Jerusalem, the city of salem, of peace, has known no peace, from long past down to contemporary times. In its turbulent history spanning 3,500 years, Jerusalem has seen so little peace. This ancient city, located on a plateau in the Judean Mountains, is said to have seen more than a hundred major conflicts taking place over it, with rivers of blood having been shed to possess it. It has been destroyed twice, besieged no less than 32 times, attacked 52 times, and captured and recaptured 44 times. Many foreign powers had laid hands on it; it was attacked and plundered by the Assyrians, Babylonians, Greeks, Romans, Seljuk Turks, Crusaders, and finally the Ottoman Turks. And even after Israel re-acquired Jerusalem in recent times, it is still a terribly violent soil for the Palestinians and the Jews. With blood still being shed in terrorist attacks and suicide bombings, it has even earned the infamous title of ‘the most contested piece of real estate on earth.’ The Old City has been listed as a World Heritage Site since 1981 and is now on the List of World Heritage in Danger. It is considered holy to the three Abrahamic religions – Judaism, Christianity and Islam – and is subject to intense ongoing political tussle.
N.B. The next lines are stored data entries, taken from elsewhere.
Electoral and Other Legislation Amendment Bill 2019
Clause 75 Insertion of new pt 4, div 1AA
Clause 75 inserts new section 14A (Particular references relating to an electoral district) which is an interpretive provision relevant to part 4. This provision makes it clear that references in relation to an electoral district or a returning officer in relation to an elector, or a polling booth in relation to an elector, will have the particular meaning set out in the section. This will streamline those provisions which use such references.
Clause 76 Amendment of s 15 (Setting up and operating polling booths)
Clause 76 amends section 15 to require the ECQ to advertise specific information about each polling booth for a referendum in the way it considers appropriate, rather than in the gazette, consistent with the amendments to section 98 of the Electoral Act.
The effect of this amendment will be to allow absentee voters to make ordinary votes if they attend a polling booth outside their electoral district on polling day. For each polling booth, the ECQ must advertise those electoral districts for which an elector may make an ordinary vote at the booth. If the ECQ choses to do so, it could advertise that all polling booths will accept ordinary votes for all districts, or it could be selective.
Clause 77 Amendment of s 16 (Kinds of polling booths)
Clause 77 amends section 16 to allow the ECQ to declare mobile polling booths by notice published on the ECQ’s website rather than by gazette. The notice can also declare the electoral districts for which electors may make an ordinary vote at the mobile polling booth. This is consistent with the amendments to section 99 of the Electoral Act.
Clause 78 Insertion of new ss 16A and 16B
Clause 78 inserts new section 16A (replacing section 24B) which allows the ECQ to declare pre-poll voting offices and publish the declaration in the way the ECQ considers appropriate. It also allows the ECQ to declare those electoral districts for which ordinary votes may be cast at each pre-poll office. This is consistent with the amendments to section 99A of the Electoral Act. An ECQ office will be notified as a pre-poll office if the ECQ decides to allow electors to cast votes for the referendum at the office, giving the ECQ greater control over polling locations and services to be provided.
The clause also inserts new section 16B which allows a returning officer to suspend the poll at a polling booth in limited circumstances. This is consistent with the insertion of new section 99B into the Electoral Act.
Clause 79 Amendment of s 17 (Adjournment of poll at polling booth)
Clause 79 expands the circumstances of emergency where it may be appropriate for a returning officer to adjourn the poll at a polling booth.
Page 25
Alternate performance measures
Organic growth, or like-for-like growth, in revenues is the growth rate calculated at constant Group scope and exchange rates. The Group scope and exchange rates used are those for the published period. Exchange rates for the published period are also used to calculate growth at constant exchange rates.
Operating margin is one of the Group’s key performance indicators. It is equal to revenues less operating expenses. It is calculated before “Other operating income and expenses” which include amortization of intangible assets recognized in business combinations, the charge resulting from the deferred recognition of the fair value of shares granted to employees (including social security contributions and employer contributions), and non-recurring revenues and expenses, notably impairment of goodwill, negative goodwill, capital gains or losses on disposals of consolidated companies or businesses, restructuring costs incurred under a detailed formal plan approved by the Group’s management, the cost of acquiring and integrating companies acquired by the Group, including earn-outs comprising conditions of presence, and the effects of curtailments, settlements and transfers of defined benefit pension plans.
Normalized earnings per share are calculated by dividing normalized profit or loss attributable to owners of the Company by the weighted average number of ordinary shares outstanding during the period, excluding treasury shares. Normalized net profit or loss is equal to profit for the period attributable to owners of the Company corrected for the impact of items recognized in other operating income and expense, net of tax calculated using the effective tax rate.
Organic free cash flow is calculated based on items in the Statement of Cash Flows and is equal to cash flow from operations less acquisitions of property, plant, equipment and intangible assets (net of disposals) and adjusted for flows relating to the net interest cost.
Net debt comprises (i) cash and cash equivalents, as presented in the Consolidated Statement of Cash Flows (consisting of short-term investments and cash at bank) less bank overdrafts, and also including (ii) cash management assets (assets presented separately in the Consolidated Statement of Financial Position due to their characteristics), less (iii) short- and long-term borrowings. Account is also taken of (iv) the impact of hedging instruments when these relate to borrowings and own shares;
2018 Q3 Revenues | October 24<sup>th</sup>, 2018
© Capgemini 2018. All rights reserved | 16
During Jesus’ triumphal entry into Jerusalem, crowds threw their cloaks on the road in front of him and shouted, “Blessed is the king who comes in the name of the Lord!” Looking down on the city, Jesus wept over it as he prophesied its future destruction. Within 40 years, in AD 70, Jesus’ prophesy was fulfilled. Roman legions besieged Jerusalem and in six months burnt the Temple and levelled the city.
The little teardrop Church of Dominus Flevit (Latin for “the Lord wept”), halfway down the western slope of the Mount of Olives, recalls the Gospel incident in which Jesus wept over the future fate of Jerusalem.
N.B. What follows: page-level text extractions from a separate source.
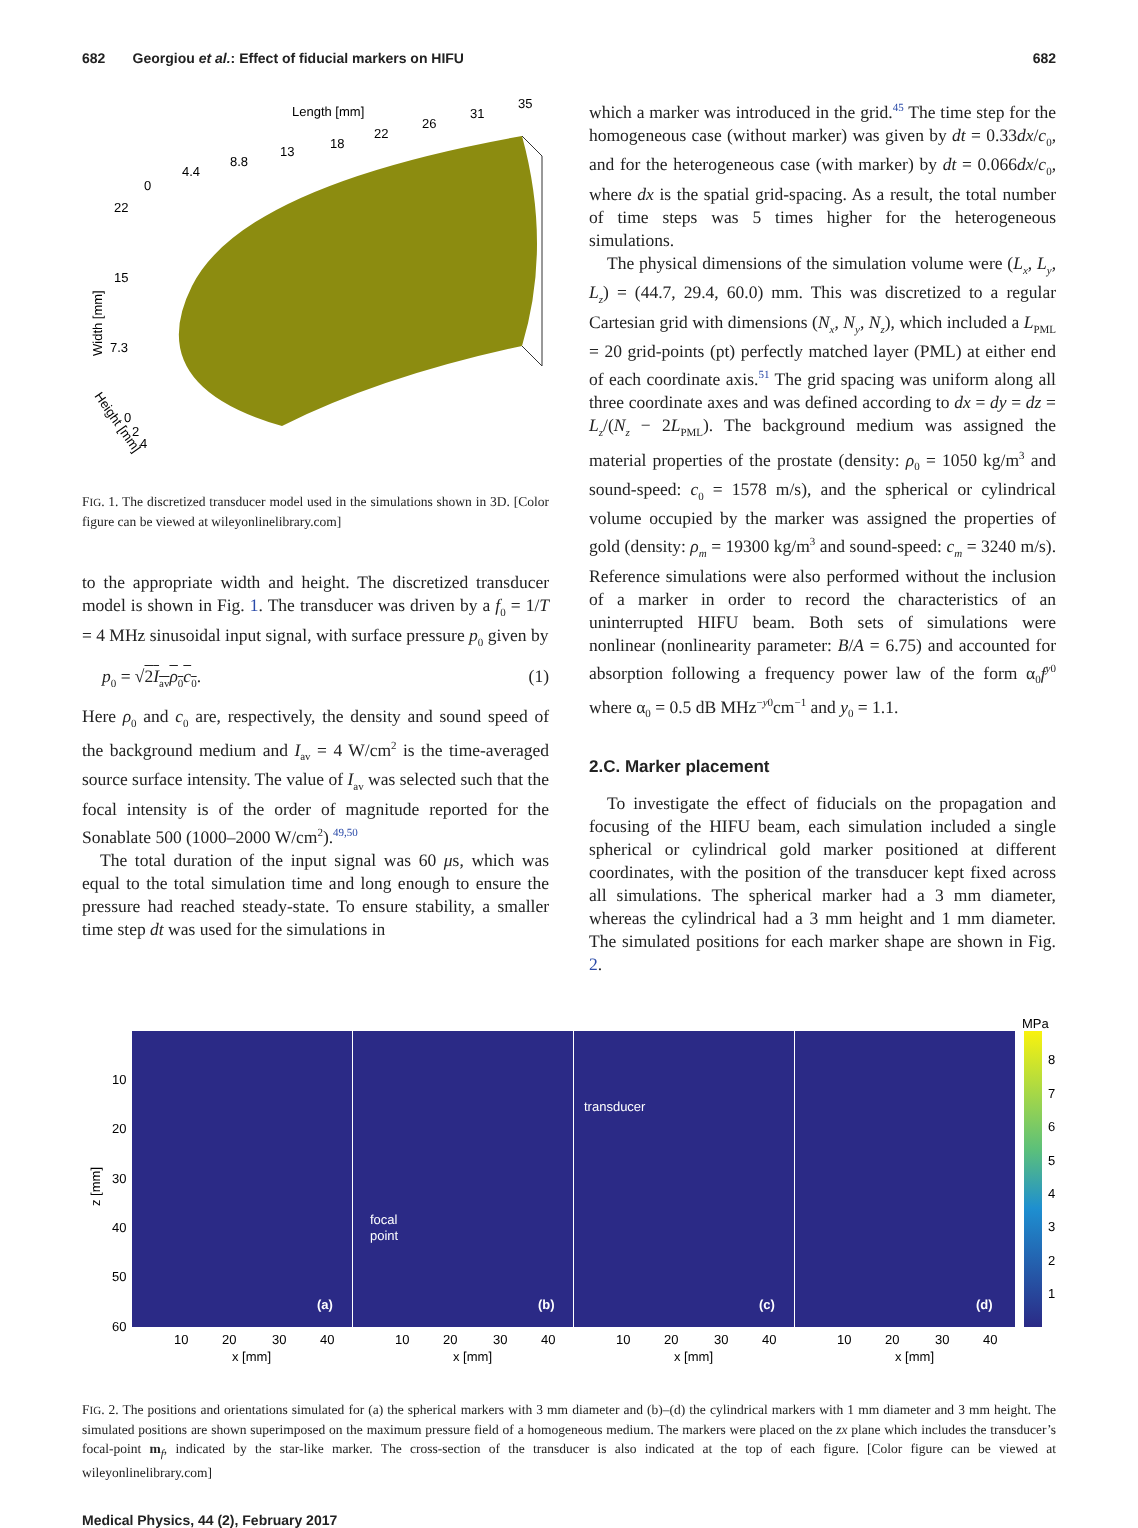682 Georgiou et al.: Effect of fiducial markers on HIFU 682
Length [mm]
0
4.4
8.8
13
18
22
26
31
35
22
15
7.3
0
2
4
Width [mm]
Height [mm]
FIG. 1. The discretized transducer model used in the simulations shown in 3D. [Color figure can be viewed at wileyonlinelibrary.com]
to the appropriate width and height. The discretized transducer model is shown in Fig. 1. The transducer was driven by a f<sub>0</sub> = 1/T = 4 MHz sinusoidal input signal, with surface pressure p<sub>0</sub> given by
p<sub>0</sub> = √2I<sub>av</sub>ρ<sub>0</sub>c<sub>0</sub>. (1)
Here ρ<sub>0</sub> and c<sub>0</sub> are, respectively, the density and sound speed of the background medium and I<sub>av</sub> = 4 W/cm<sup>2</sup> is the time-averaged source surface intensity. The value of I<sub>av</sub> was selected such that the focal intensity is of the order of magnitude reported for the Sonablate 500 (1000–2000 W/cm<sup>2</sup>).<sup>49,50</sup>
The total duration of the input signal was 60 μs, which was equal to the total simulation time and long enough to ensure the pressure had reached steady-state. To ensure stability, a smaller time step dt was used for the simulations in
which a marker was introduced in the grid.<sup>45</sup> The time step for the homogeneous case (without marker) was given by dt = 0.33dx/c<sub>0</sub>, and for the heterogeneous case (with marker) by dt = 0.066dx/c<sub>0</sub>, where dx is the spatial grid-spacing. As a result, the total number of time steps was 5 times higher for the heterogeneous simulations.
The physical dimensions of the simulation volume were (L<sub>x</sub>, L<sub>y</sub>, L<sub>z</sub>) = (44.7, 29.4, 60.0) mm. This was discretized to a regular Cartesian grid with dimensions (N<sub>x</sub>, N<sub>y</sub>, N<sub>z</sub>), which included a L<sub>PML</sub> = 20 grid-points (pt) perfectly matched layer (PML) at either end of each coordinate axis.<sup>51</sup> The grid spacing was uniform along all three coordinate axes and was defined according to dx = dy = dz = L<sub>z</sub>/(N<sub>z</sub> − 2L<sub>PML</sub>). The background medium was assigned the material properties of the prostate (density: ρ<sub>0</sub> = 1050 kg/m<sup>3</sup> and sound-speed: c<sub>0</sub> = 1578 m/s), and the spherical or cylindrical volume occupied by the marker was assigned the properties of gold (density: ρ<sub>m</sub> = 19300 kg/m<sup>3</sup> and sound-speed: c<sub>m</sub> = 3240 m/s). Reference simulations were also performed without the inclusion of a marker in order to record the characteristics of an uninterrupted HIFU beam. Both sets of simulations were nonlinear (nonlinearity parameter: B/A = 6.75) and accounted for absorption following a frequency power law of the form α<sub>0</sub>f<sup>y0</sup> where α<sub>0</sub> = 0.5 dB MHz<sup>−y0</sup>cm<sup>−1</sup> and y<sub>0</sub> = 1.1.
2.C. Marker placement
To investigate the effect of fiducials on the propagation and focusing of the HIFU beam, each simulation included a single spherical or cylindrical gold marker positioned at different coordinates, with the position of the transducer kept fixed across all simulations. The spherical marker had a 3 mm diameter, whereas the cylindrical had a 3 mm height and 1 mm diameter. The simulated positions for each marker shape are shown in Fig. 2.
MPa
8
7
6
5
4
3
2
1
10
20
30
40
50
60
z [mm]
(a)
(b)
(c)
(d)
focal
point
transducer
10
20
30
40
10
20
30
40
10
20
30
40
10
20
30
40
x [mm]
x [mm]
x [mm]
x [mm]
FIG. 2. The positions and orientations simulated for (a) the spherical markers with 3 mm diameter and (b)–(d) the cylindrical markers with 1 mm diameter and 3 mm height. The simulated positions are shown superimposed on the maximum pressure field of a homogeneous medium. The markers were placed on the zx plane which includes the transducer’s focal-point m<sub>f</sub>, indicated by the star-like marker. The cross-section of the transducer is also indicated at the top of each figure. [Color figure can be viewed at wileyonlinelibrary.com]
Medical Physics, 44 (2), February 2017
- Designed by Italian architect Antonio Barluzzi, the teardrop shaped church, with tear phials on the four corners of its dome, recalls Christ’s grief over the city.
- The picture window overlooking the city offers a panoramic view and makes it easy to imagine the scene as Christ looked down on the city. In the place of today’s Dome of the Rock would have stood the Temple with its gleaming white marble and gold facings, huge bronze doors and colonnaded porticos. Beyond that, we see the grand Hasmonean palace, then serving as the Praetorium, and Herod’s Upper Palace with its three enormous towers. We can also imagine the men, women and children in the streets of Jerusalem, unaware of the fate that was to befall the Holy City.
- However, the cross and chalice in its arch-shaped design of the window focus not on the Dome of the Rock but on the Church of the Holy Sepulchre.
- At the foot of the altar, a mosaic of a hen gathering her chickens under her wings recalls Christ’s words of desire “to gather your children together as a hen gathers her brood under her wings, and you were not willing” (Luke 13:34).
Reflection:
On his fateful journey to Jerusalem, and before entering it, Jesus, the Messiah of Israel, paused at the Mount of Olives, looked across the Kidron Valley to the “City of David”. As he visually took in the whole city of Jerusalem with its many stately structures in the background and the people inhabiting it, he wept. Overcome with deep sorrow and grief in his heart, tears began to flow from his eyes. He wept over Jerusalem, openly and verbally expressing his emotional lamentation over the city. He prophesied its future destruction. Within 40 years, in AD 70, Jesus’ prophesy was fulfilled. Roman legions besieged Jerusalem and in six months burnt the Temple and levelled the city.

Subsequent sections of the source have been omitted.